Philip K. Dick schrieb im Affenzahn 120 Kurzgeschichten und 45 Romane, die zu Vorlagen für mindestens ein Dutzend Hollywood-Blockbuster wurden. Zu Lebzeiten arm und verkannt, gilt er 30 Jahre nach seinem Tod als grösster Visionär des digitalen Zeitalters.
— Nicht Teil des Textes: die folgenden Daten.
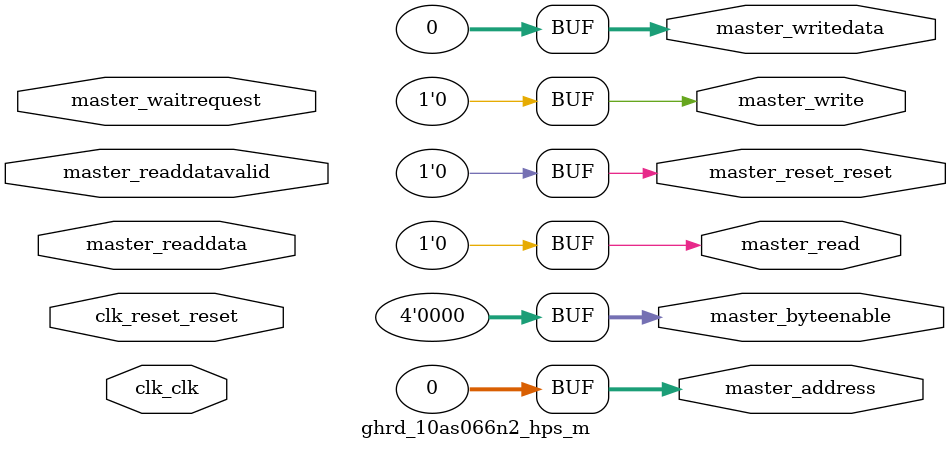
<source format=v>
module ghrd_10as066n2_hps_m(	// file.cleaned.mlir:2:3
  input         clk_clk,	// file.cleaned.mlir:2:38
                clk_reset_reset,	// file.cleaned.mlir:2:56
  input  [31:0] master_readdata,	// file.cleaned.mlir:2:82
  input         master_waitrequest,	// file.cleaned.mlir:2:109
                master_readdatavalid,	// file.cleaned.mlir:2:138
  output [31:0] master_address,	// file.cleaned.mlir:2:170
  output        master_read,	// file.cleaned.mlir:2:196
                master_write,	// file.cleaned.mlir:2:218
  output [31:0] master_writedata,	// file.cleaned.mlir:2:241
  output [3:0]  master_byteenable,	// file.cleaned.mlir:2:269
  output        master_reset_reset	// file.cleaned.mlir:2:297
);

  assign master_address = 32'h0;	// file.cleaned.mlir:3:15, :6:5
  assign master_read = 1'h0;	// file.cleaned.mlir:4:14, :6:5
  assign master_write = 1'h0;	// file.cleaned.mlir:4:14, :6:5
  assign master_writedata = 32'h0;	// file.cleaned.mlir:3:15, :6:5
  assign master_byteenable = 4'h0;	// file.cleaned.mlir:5:14, :6:5
  assign master_reset_reset = 1'h0;	// file.cleaned.mlir:4:14, :6:5
endmodule


</source>
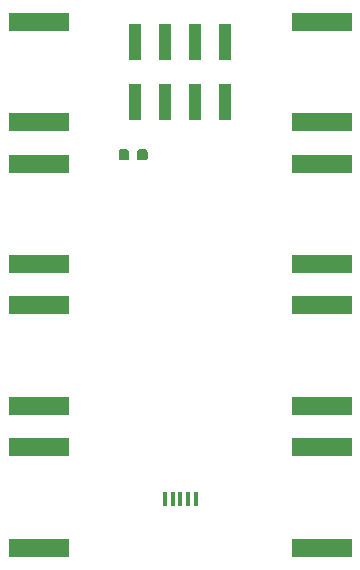
<source format=gbp>
G04 #@! TF.GenerationSoftware,KiCad,Pcbnew,6.0.0-unknown-70ca025~86~ubuntu16.04.1*
G04 #@! TF.CreationDate,2019-07-17T04:15:05+00:00*
G04 #@! TF.ProjectId,usb-type-c-breakout,7573622d-7479-4706-952d-632d62726561,rev?*
G04 #@! TF.SameCoordinates,Original*
G04 #@! TF.FileFunction,Paste,Bot*
G04 #@! TF.FilePolarity,Positive*
%FSLAX46Y46*%
G04 Gerber Fmt 4.6, Leading zero omitted, Abs format (unit mm)*
G04 Created by KiCad (PCBNEW 6.0.0-unknown-70ca025~86~ubuntu16.04.1) date 2019-07-17 04:15:05*
%MOMM*%
%LPD*%
G04 APERTURE LIST*
%ADD10C,0.100000*%
%ADD11C,0.875000*%
%ADD12R,0.450000X1.300000*%
%ADD13R,5.080000X1.500000*%
%ADD14R,1.000000X3.150000*%
G04 APERTURE END LIST*
D10*
G36*
X95514962Y-88541651D02*
G01*
X95585930Y-88589070D01*
X95633349Y-88660038D01*
X95650000Y-88743750D01*
X95650000Y-89256250D01*
X95633349Y-89339962D01*
X95585930Y-89410930D01*
X95514962Y-89458349D01*
X95431250Y-89475000D01*
X94993750Y-89475000D01*
X94910038Y-89458349D01*
X94839070Y-89410930D01*
X94791651Y-89339962D01*
X94775000Y-89256250D01*
X94775000Y-88743750D01*
X94791651Y-88660038D01*
X94839070Y-88589070D01*
X94910038Y-88541651D01*
X94993750Y-88525000D01*
X95431250Y-88525000D01*
X95514962Y-88541651D01*
X95514962Y-88541651D01*
G37*
D11*
X95212500Y-89000000D03*
D10*
G36*
X97089962Y-88541651D02*
G01*
X97160930Y-88589070D01*
X97208349Y-88660038D01*
X97225000Y-88743750D01*
X97225000Y-89256250D01*
X97208349Y-89339962D01*
X97160930Y-89410930D01*
X97089962Y-89458349D01*
X97006250Y-89475000D01*
X96568750Y-89475000D01*
X96485038Y-89458349D01*
X96414070Y-89410930D01*
X96366651Y-89339962D01*
X96350000Y-89256250D01*
X96350000Y-88743750D01*
X96366651Y-88660038D01*
X96414070Y-88589070D01*
X96485038Y-88541651D01*
X96568750Y-88525000D01*
X97006250Y-88525000D01*
X97089962Y-88541651D01*
X97089962Y-88541651D01*
G37*
D11*
X96787500Y-89000000D03*
D12*
X98700000Y-118100000D03*
X99350000Y-118100000D03*
X100000000Y-118100000D03*
X100650000Y-118100000D03*
X101300000Y-118100000D03*
D13*
X88000000Y-86250000D03*
X88000000Y-77750000D03*
X88000000Y-98250000D03*
X88000000Y-89750000D03*
X88000000Y-110250000D03*
X88000000Y-101750000D03*
X88000000Y-122250000D03*
X88000000Y-113750000D03*
X112000000Y-113750000D03*
X112000000Y-122250000D03*
X112000000Y-101750000D03*
X112000000Y-110250000D03*
X112000000Y-89750000D03*
X112000000Y-98250000D03*
X112000000Y-77750000D03*
X112000000Y-86250000D03*
D14*
X96190000Y-79475000D03*
X96190000Y-84525000D03*
X98730000Y-79475000D03*
X98730000Y-84525000D03*
X101270000Y-79475000D03*
X101270000Y-84525000D03*
X103810000Y-79475000D03*
X103810000Y-84525000D03*
M02*

</source>
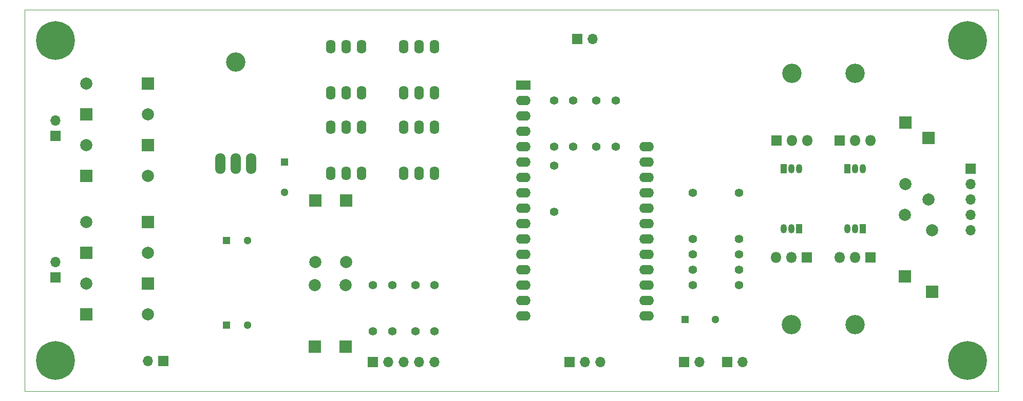
<source format=gbr>
%TF.GenerationSoftware,KiCad,Pcbnew,5.1.9+dfsg1-1+deb11u1*%
%TF.CreationDate,2023-10-22T21:48:40+02:00*%
%TF.ProjectId,mainboard,6d61696e-626f-4617-9264-2e6b69636164,231022*%
%TF.SameCoordinates,Original*%
%TF.FileFunction,Soldermask,Bot*%
%TF.FilePolarity,Negative*%
%FSLAX46Y46*%
G04 Gerber Fmt 4.6, Leading zero omitted, Abs format (unit mm)*
G04 Created by KiCad (PCBNEW 5.1.9+dfsg1-1+deb11u1) date 2023-10-22 21:48:40*
%MOMM*%
%LPD*%
G01*
G04 APERTURE LIST*
%TA.AperFunction,Profile*%
%ADD10C,0.100000*%
%TD*%
%ADD11R,1.300000X1.300000*%
%ADD12C,1.300000*%
%ADD13C,1.397000*%
%ADD14C,1.998980*%
%ADD15R,1.998980X1.998980*%
%ADD16O,1.699260X3.500120*%
%ADD17C,3.200400*%
%ADD18O,1.600000X2.300000*%
%ADD19C,6.400000*%
%ADD20O,1.700000X1.700000*%
%ADD21R,1.700000X1.700000*%
%ADD22R,1.050000X1.500000*%
%ADD23O,1.050000X1.500000*%
%ADD24O,2.400000X1.600000*%
%ADD25R,2.400000X1.600000*%
%ADD26O,1.800000X1.800000*%
%ADD27R,1.800000X1.800000*%
%ADD28O,3.200000X3.200000*%
G04 APERTURE END LIST*
D10*
X145288000Y-130810000D02*
X187706000Y-130810000D01*
X186690000Y-67818000D02*
X140208000Y-67818000D01*
X74803000Y-67818000D02*
X140335000Y-67818000D01*
X74803000Y-130810000D02*
X74803000Y-67818000D01*
X145415000Y-130810000D02*
X74803000Y-130810000D01*
X235331000Y-130810000D02*
X187579000Y-130810000D01*
X235331000Y-67818000D02*
X235331000Y-130810000D01*
X186563000Y-67818000D02*
X235331000Y-67818000D01*
D11*
%TO.C,C104*%
X183642000Y-118999000D03*
D12*
X188642000Y-118999000D03*
%TD*%
D13*
%TO.C,R110*%
X184912000Y-113284000D03*
X192532000Y-113284000D03*
%TD*%
%TO.C,R105*%
X165227000Y-90424000D03*
X165227000Y-82804000D03*
%TD*%
%TO.C,R106*%
X172212000Y-90424000D03*
X172212000Y-82804000D03*
%TD*%
%TO.C,R107*%
X169037000Y-90424000D03*
X169037000Y-82804000D03*
%TD*%
%TO.C,R108*%
X162052000Y-90424000D03*
X162052000Y-82804000D03*
%TD*%
%TO.C,R109*%
X162052000Y-101219000D03*
X162052000Y-93599000D03*
%TD*%
D12*
%TO.C,C101*%
X111577000Y-119888000D03*
D11*
X108077000Y-119888000D03*
%TD*%
D12*
%TO.C,C102*%
X111577000Y-105918000D03*
D11*
X108077000Y-105918000D03*
%TD*%
%TO.C,C103*%
X117602000Y-92964000D03*
D12*
X117602000Y-97964000D03*
%TD*%
D14*
%TO.C,D101*%
X84963000Y-102872540D03*
D15*
X95123000Y-102872540D03*
%TD*%
D14*
%TO.C,D102*%
X95123000Y-107947460D03*
D15*
X84963000Y-107947460D03*
%TD*%
D14*
%TO.C,D103*%
X84963000Y-113032540D03*
D15*
X95123000Y-113032540D03*
%TD*%
D14*
%TO.C,D104*%
X95123000Y-118107460D03*
D15*
X84963000Y-118107460D03*
%TD*%
D14*
%TO.C,D105*%
X84963000Y-80012540D03*
D15*
X95123000Y-80012540D03*
%TD*%
D14*
%TO.C,D106*%
X95123000Y-85087460D03*
D15*
X84963000Y-85087460D03*
%TD*%
D14*
%TO.C,D107*%
X84963000Y-90172540D03*
D15*
X95123000Y-90172540D03*
%TD*%
D14*
%TO.C,D108*%
X95123000Y-95247460D03*
D15*
X84963000Y-95247460D03*
%TD*%
D16*
%TO.C,U101*%
X109601000Y-93218000D03*
X107061000Y-93218000D03*
X112141000Y-93218000D03*
D17*
X109601000Y-76454000D03*
%TD*%
D14*
%TO.C,D109*%
X122679460Y-113284000D03*
D15*
X122679460Y-123444000D03*
%TD*%
D14*
%TO.C,D110*%
X127759460Y-113284000D03*
D15*
X127759460Y-123444000D03*
%TD*%
D14*
%TO.C,D111*%
X122684540Y-109474000D03*
D15*
X122684540Y-99314000D03*
%TD*%
D14*
%TO.C,D112*%
X127764540Y-109474000D03*
D15*
X127764540Y-99314000D03*
%TD*%
D13*
%TO.C,R101*%
X132207000Y-113284000D03*
X132207000Y-120904000D03*
%TD*%
%TO.C,R102*%
X135382000Y-113284000D03*
X135382000Y-120904000D03*
%TD*%
%TO.C,R103*%
X139192000Y-113284000D03*
X139192000Y-120904000D03*
%TD*%
%TO.C,R104*%
X142367000Y-113284000D03*
X142367000Y-120904000D03*
%TD*%
D18*
%TO.C,U102*%
X125222000Y-94869000D03*
X127762000Y-94869000D03*
X130302000Y-94869000D03*
X130302000Y-87249000D03*
X127762000Y-87249000D03*
X125222000Y-87249000D03*
%TD*%
%TO.C,U103*%
X137287000Y-94869000D03*
X139827000Y-94869000D03*
X142367000Y-94869000D03*
X142367000Y-87249000D03*
X139827000Y-87249000D03*
X137287000Y-87249000D03*
%TD*%
%TO.C,U104*%
X125222000Y-81534000D03*
X127762000Y-81534000D03*
X130302000Y-81534000D03*
X130302000Y-73914000D03*
X127762000Y-73914000D03*
X125222000Y-73914000D03*
%TD*%
%TO.C,U105*%
X137287000Y-81534000D03*
X139827000Y-81534000D03*
X142367000Y-81534000D03*
X142367000Y-73914000D03*
X139827000Y-73914000D03*
X137287000Y-73914000D03*
%TD*%
D14*
%TO.C,D113*%
X219966540Y-96647000D03*
D15*
X219966540Y-86487000D03*
%TD*%
D14*
%TO.C,D114*%
X223776540Y-99187000D03*
D15*
X223776540Y-89027000D03*
%TD*%
D14*
%TO.C,D115*%
X219961460Y-101727000D03*
D15*
X219961460Y-111887000D03*
%TD*%
D14*
%TO.C,D116*%
X224406460Y-104267000D03*
D15*
X224406460Y-114427000D03*
%TD*%
D13*
%TO.C,R111*%
X184912000Y-98044000D03*
X192532000Y-98044000D03*
%TD*%
%TO.C,R112*%
X184912000Y-105664000D03*
X192532000Y-105664000D03*
%TD*%
%TO.C,R113*%
X184912000Y-110744000D03*
X192532000Y-110744000D03*
%TD*%
%TO.C,R114*%
X184912000Y-108204000D03*
X192532000Y-108204000D03*
%TD*%
D19*
%TO.C,REF\u002A\u002A*%
X230251000Y-72898000D03*
%TD*%
%TO.C,REF\u002A\u002A*%
X230251000Y-125730000D03*
%TD*%
%TO.C,REF\u002A\u002A*%
X79883000Y-72898000D03*
%TD*%
%TO.C,REF\u002A\u002A*%
X79883000Y-125730000D03*
%TD*%
D20*
%TO.C,P101*%
X142367000Y-125984000D03*
X139827000Y-125984000D03*
X137287000Y-125984000D03*
X134747000Y-125984000D03*
D21*
X132207000Y-125984000D03*
%TD*%
D20*
%TO.C,P102*%
X95123000Y-125857000D03*
D21*
X97663000Y-125857000D03*
%TD*%
%TO.C,P103*%
X79883000Y-112014000D03*
D20*
X79883000Y-109474000D03*
%TD*%
%TO.C,P104*%
X79883000Y-86106000D03*
D21*
X79883000Y-88646000D03*
%TD*%
%TO.C,P105*%
X164592000Y-125984000D03*
D20*
X167132000Y-125984000D03*
X169672000Y-125984000D03*
%TD*%
D21*
%TO.C,P106*%
X183515000Y-125984000D03*
D20*
X186055000Y-125984000D03*
%TD*%
%TO.C,P107*%
X168402000Y-72644000D03*
D21*
X165862000Y-72644000D03*
%TD*%
%TO.C,P108*%
X190627000Y-125984000D03*
D20*
X193167000Y-125984000D03*
%TD*%
D21*
%TO.C,P109*%
X230759000Y-94107000D03*
D20*
X230759000Y-96647000D03*
X230759000Y-99187000D03*
X230759000Y-101727000D03*
X230759000Y-104267000D03*
%TD*%
D22*
%TO.C,Q101*%
X210439000Y-94107000D03*
D23*
X212979000Y-94107000D03*
X211709000Y-94107000D03*
%TD*%
%TO.C,Q102*%
X201231500Y-94107000D03*
X202501500Y-94107000D03*
D22*
X199961500Y-94107000D03*
%TD*%
%TO.C,Q103*%
X202438000Y-103949500D03*
D23*
X199898000Y-103949500D03*
X201168000Y-103949500D03*
%TD*%
%TO.C,Q104*%
X211709000Y-103949500D03*
X210439000Y-103949500D03*
D22*
X212979000Y-103949500D03*
%TD*%
D24*
%TO.C,U106*%
X156972000Y-118364000D03*
X156972000Y-115824000D03*
X156972000Y-113284000D03*
X156972000Y-110744000D03*
X177292000Y-90424000D03*
X156972000Y-108204000D03*
X177292000Y-92964000D03*
X156972000Y-105664000D03*
X177292000Y-95504000D03*
X156972000Y-103124000D03*
X177292000Y-98044000D03*
X156972000Y-100584000D03*
X177292000Y-100584000D03*
X156972000Y-98044000D03*
X177292000Y-103124000D03*
X156972000Y-95504000D03*
X177292000Y-105664000D03*
X156972000Y-92964000D03*
X177292000Y-108204000D03*
X156972000Y-90424000D03*
X177292000Y-110744000D03*
X156972000Y-87884000D03*
X177292000Y-113284000D03*
X156972000Y-85344000D03*
X177292000Y-115824000D03*
X156972000Y-82804000D03*
X177292000Y-118364000D03*
D25*
X156972000Y-80264000D03*
%TD*%
D26*
%TO.C,Q107*%
X198628000Y-108712000D03*
X201168000Y-108712000D03*
D27*
X203708000Y-108712000D03*
D28*
X201168000Y-119812000D03*
%TD*%
%TO.C,Q108*%
X211709000Y-119812000D03*
D27*
X214249000Y-108712000D03*
D26*
X211709000Y-108712000D03*
X209169000Y-108712000D03*
%TD*%
D28*
%TO.C,Q105*%
X211709000Y-78308000D03*
D27*
X209169000Y-89408000D03*
D26*
X211709000Y-89408000D03*
X214249000Y-89408000D03*
%TD*%
%TO.C,Q106*%
X203835000Y-89408000D03*
X201295000Y-89408000D03*
D27*
X198755000Y-89408000D03*
D28*
X201295000Y-78308000D03*
%TD*%
M02*

</source>
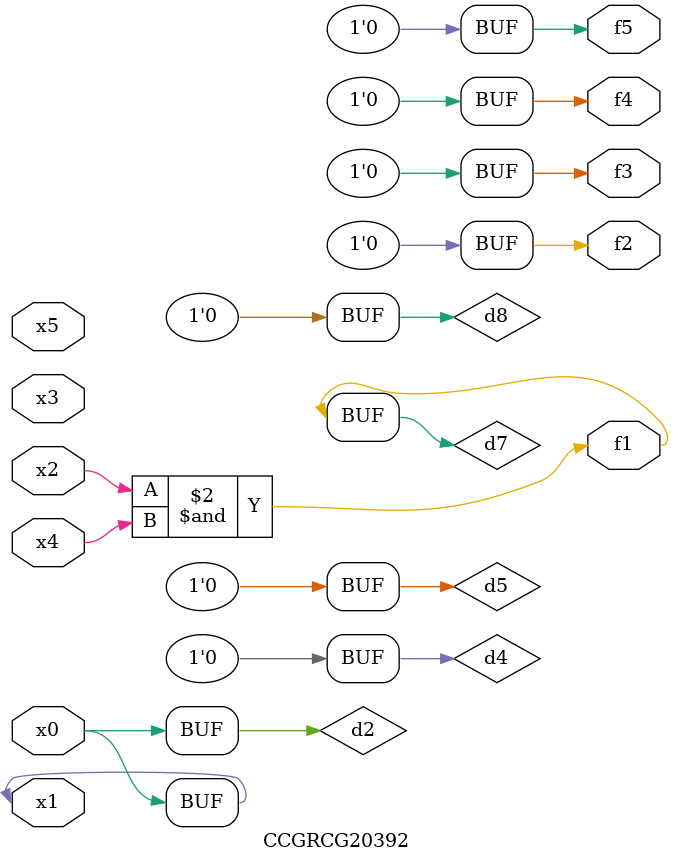
<source format=v>
module CCGRCG20392(
	input x0, x1, x2, x3, x4, x5,
	output f1, f2, f3, f4, f5
);

	wire d1, d2, d3, d4, d5, d6, d7, d8, d9;

	nand (d1, x1);
	buf (d2, x0, x1);
	nand (d3, x2, x4);
	and (d4, d1, d2);
	and (d5, d1, d2);
	nand (d6, d1, d3);
	not (d7, d3);
	xor (d8, d5);
	nor (d9, d5, d6);
	assign f1 = d7;
	assign f2 = d8;
	assign f3 = d8;
	assign f4 = d8;
	assign f5 = d8;
endmodule

</source>
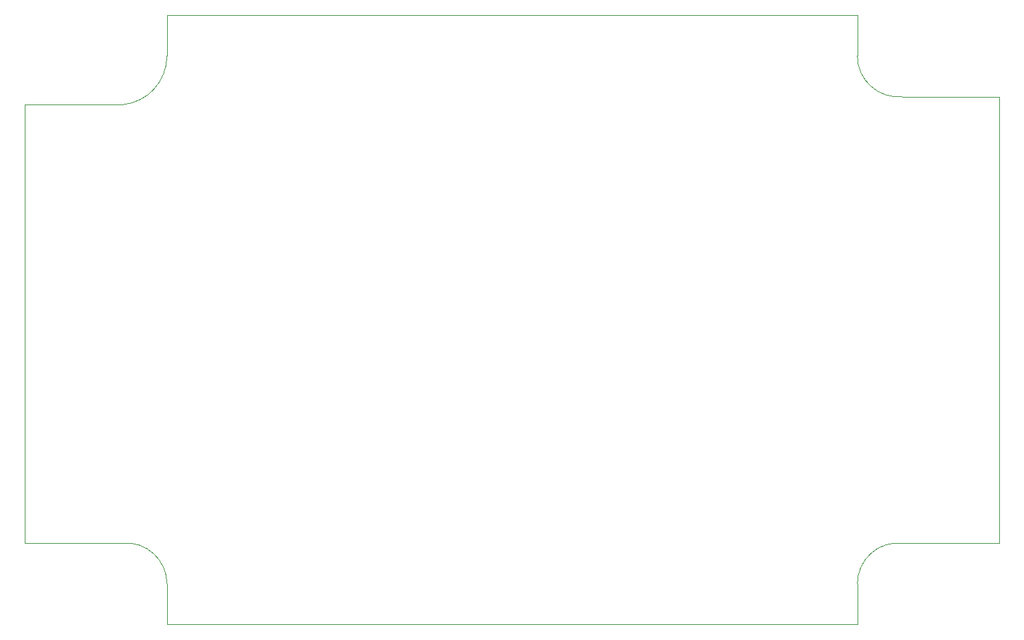
<source format=gbr>
%TF.GenerationSoftware,KiCad,Pcbnew,(6.0.10)*%
%TF.CreationDate,2023-01-23T18:05:53+00:00*%
%TF.ProjectId,bedberry_splitter,62656462-6572-4727-995f-73706c697474,rev?*%
%TF.SameCoordinates,Original*%
%TF.FileFunction,Profile,NP*%
%FSLAX46Y46*%
G04 Gerber Fmt 4.6, Leading zero omitted, Abs format (unit mm)*
G04 Created by KiCad (PCBNEW (6.0.10)) date 2023-01-23 18:05:53*
%MOMM*%
%LPD*%
G01*
G04 APERTURE LIST*
%TA.AperFunction,Profile*%
%ADD10C,0.100000*%
%TD*%
G04 APERTURE END LIST*
D10*
X67500000Y-120000000D02*
X67500000Y-125000000D01*
X152499970Y-55000000D02*
G75*
G03*
X158000000Y-60000000I5022730J0D01*
G01*
X170000000Y-60000000D02*
X158000000Y-60000000D01*
X67500000Y-50000000D02*
X152500000Y-50000000D01*
X152500000Y-125000000D02*
X152500000Y-120000000D01*
X50000000Y-61000000D02*
X62000000Y-61000000D01*
X50000000Y-115000000D02*
X62000000Y-115000000D01*
X152500000Y-50000000D02*
X152500000Y-55000000D01*
X67500000Y-125000000D02*
X150000000Y-125000000D01*
X50000000Y-61000000D02*
X50000000Y-115000000D01*
X157999997Y-115000030D02*
G75*
G03*
X152500000Y-120000000I-477297J-4999970D01*
G01*
X67500030Y-120000000D02*
G75*
G03*
X62000000Y-115000000I-5022730J0D01*
G01*
X150000000Y-125000000D02*
X152500000Y-125000000D01*
X67500000Y-55000000D02*
X67500000Y-50000000D01*
X170000000Y-60000000D02*
X170000000Y-115000000D01*
X61999998Y-60999975D02*
G75*
G03*
X67500000Y-55000000I-522698J5999975D01*
G01*
X170000000Y-115000000D02*
X158000000Y-115000000D01*
M02*

</source>
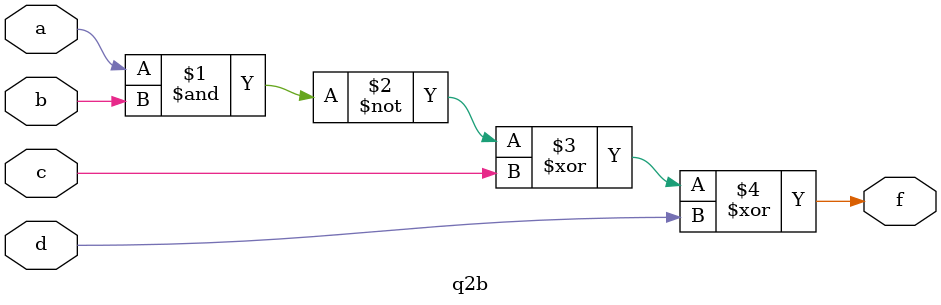
<source format=v>
module q2b(a,b,c,d,f);
input a,b,c,d;
output f;
assign f=(~(a&b))^c^d;
assign g=~(b|c|d);
endmodule

</source>
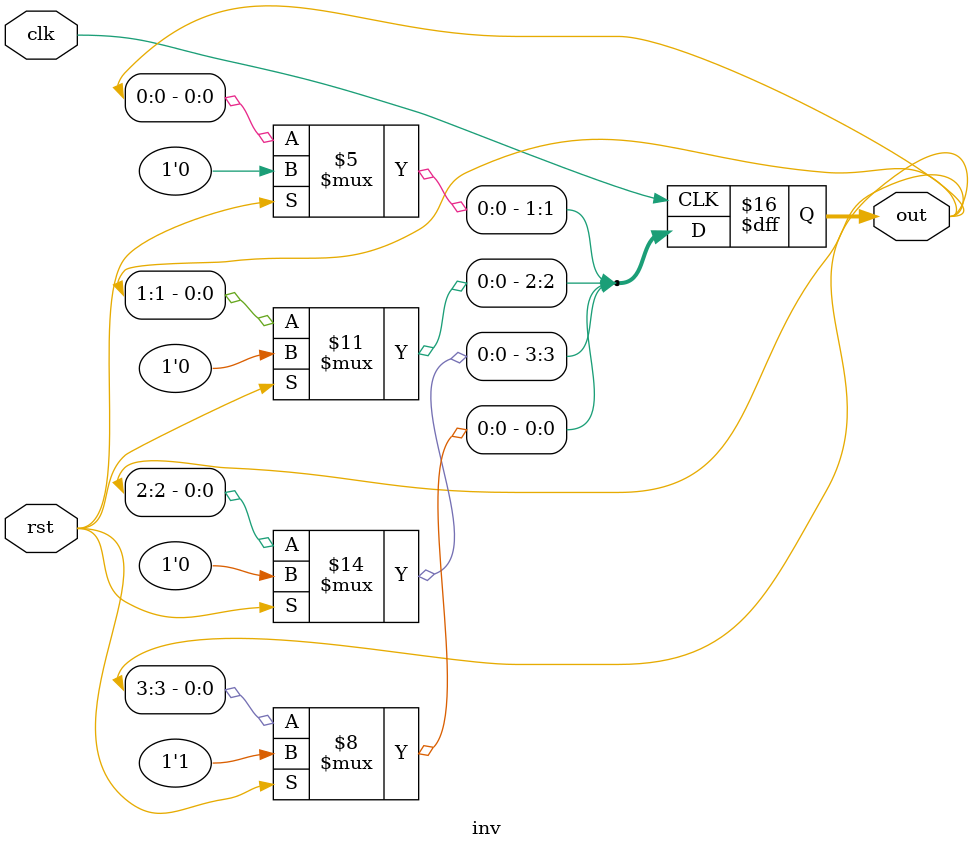
<source format=v>
`timescale 1ns / 1ps

module inv(
    input clk, rst, 
    output reg [3:0] out);
    
    initial out[0]= 4'b0001;
    
always @(posedge clk)
begin
    if( rst == 1 ) out = 4'b0001;
    else
    begin
        out[3] <= out[2];
        out[2] <= out[1];
        out[1] <= out[0];
        out[0] <= out[3];
     end
end
endmodule
</source>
Er war ein Gefangener in seiner Welt, doch frei im Geist wie kaum jemand anders auf der Erde. Er misstraute den Medien und wurde selbst zum Medium. Philip K. Dick schrieb in der Not und um ihr zu entkommen - mit tatkräftiger Unterstützung vieler Drogen. Doch ihn einfach als Drogen-Autor abzutun, wäre ignorant. Denn Philip K. Dick war ein Visionär, der schreiben musste, um zu überleben und seinen Sturm im Kopf ein Ventil zu geben. Während er zu Lebzeiten verkannt war, gilt er heute, mehr als 30 Jahre nach seinem Tod, als wohl grösster Visionär des digitalen Zeitalters.

«Total Recall», «Blade Runner» und «Minority Report», aber auch «Matrix», «Impostor» und «Next»: Alle diese Hollywood-Blockbuster basieren auf Kurzgeschichten von Philip K. Dick. In seinen 45 Romanen und 120 Kurzgeschichten widmete er sich heute sehr aktuellen Themen wie virtuellen Welten, totalitären Gesellschaften, der technologischen Versklavung und Umweltkatastrophen. Seine dunklen Visionen, insbesondere was die digitale Zukunft betrifft, werden wohl noch viel Stoff für weitere Filme und Serien liefern.

Diese Doku geht eindrücklich auf das Werk von Dick ein, beleuchtet aber auch die privaten Seiten dieses Ausnahme-Schriftstellers.